Using the HEROVOICE TTS app, I’m also able to take advantage of Lexicons features that are supported by Amazon and Microsoft. The eLearning contents I develop are for a government agency, which like most agencies, tend to have lots of acronyms. The Lexicons feature saves me time by allowing me to direct the TTS engine to pronounce or say acronyms in a specific way. For example, if I have the acronyms POW or MIA in my text, I don’t want the TTS to say the words “pow” or the name Mia. Instead, I can use Lexicons to program the TTS engines to say the acronyms as individual letters, such as P-O-W and M-I-A. I should stress that Amazon and Microsoft provide the capability to use Lexicons. HEROVOICE TTS makes it easy for me to connect to the Lexicons feature offered. Another interesting fact I learned about the HEROVOICE TTS is that the developer created this software specifically to support eLearning developers.

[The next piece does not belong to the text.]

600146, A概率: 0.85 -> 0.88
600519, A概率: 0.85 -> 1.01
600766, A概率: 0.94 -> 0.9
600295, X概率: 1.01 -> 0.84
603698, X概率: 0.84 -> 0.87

Bottom line is that there are many other TTS solutions available from the Internet. I have found the HEROVOICE TTS to be the most cost-effective solution for me to incorporate TTS services from multiple vendors into my eLearning courses. I can still use the SL TTS solution to create quick demos for testing purposes. Once my narrations are approved by all stakeholders, I can use the HEROVOICE TTS app to create the final high-quality speech from text.
If you’ve taken the time to read this far down, I hope that you will find the information I provided to be helpful. Let me know if you need any assistance in using this software to convert text to speech.